What is the number of lines in the entries that contain the word "Right"? Answer with that figure alone.
......
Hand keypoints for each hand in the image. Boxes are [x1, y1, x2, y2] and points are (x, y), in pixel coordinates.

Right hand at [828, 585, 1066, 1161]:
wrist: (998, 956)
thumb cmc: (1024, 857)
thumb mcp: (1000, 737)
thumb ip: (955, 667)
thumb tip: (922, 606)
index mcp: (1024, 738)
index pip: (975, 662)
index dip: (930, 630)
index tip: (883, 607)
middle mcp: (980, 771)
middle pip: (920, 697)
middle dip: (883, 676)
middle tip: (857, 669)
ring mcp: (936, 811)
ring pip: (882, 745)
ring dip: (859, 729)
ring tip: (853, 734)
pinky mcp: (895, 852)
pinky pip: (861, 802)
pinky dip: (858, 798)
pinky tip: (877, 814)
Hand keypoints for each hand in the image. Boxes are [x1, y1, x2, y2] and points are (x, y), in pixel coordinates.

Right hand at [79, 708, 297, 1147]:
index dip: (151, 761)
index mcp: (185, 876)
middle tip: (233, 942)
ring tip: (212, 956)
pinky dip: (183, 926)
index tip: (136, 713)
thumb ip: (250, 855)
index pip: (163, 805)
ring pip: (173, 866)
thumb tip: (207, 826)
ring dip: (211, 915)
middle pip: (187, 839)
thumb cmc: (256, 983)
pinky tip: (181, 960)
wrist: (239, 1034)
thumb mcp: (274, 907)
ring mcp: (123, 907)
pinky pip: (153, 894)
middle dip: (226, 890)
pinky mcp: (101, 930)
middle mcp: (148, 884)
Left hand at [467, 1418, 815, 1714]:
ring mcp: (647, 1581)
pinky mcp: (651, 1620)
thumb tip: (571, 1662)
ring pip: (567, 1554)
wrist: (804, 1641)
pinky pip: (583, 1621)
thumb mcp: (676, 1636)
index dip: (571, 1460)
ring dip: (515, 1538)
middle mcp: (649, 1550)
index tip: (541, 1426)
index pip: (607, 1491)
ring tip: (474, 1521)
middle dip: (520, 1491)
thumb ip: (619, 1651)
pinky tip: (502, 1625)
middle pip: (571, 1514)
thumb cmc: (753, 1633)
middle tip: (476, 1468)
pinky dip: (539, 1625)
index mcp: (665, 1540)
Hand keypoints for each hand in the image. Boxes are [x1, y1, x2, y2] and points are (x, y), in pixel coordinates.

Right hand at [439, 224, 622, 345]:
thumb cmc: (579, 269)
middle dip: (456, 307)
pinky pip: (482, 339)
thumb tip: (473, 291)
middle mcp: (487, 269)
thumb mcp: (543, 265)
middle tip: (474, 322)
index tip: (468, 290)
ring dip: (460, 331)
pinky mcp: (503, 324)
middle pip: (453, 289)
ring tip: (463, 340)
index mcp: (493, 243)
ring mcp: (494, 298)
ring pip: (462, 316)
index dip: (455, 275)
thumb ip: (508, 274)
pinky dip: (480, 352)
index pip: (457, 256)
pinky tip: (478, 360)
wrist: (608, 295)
......
* _YOUR SOLUTION_: 3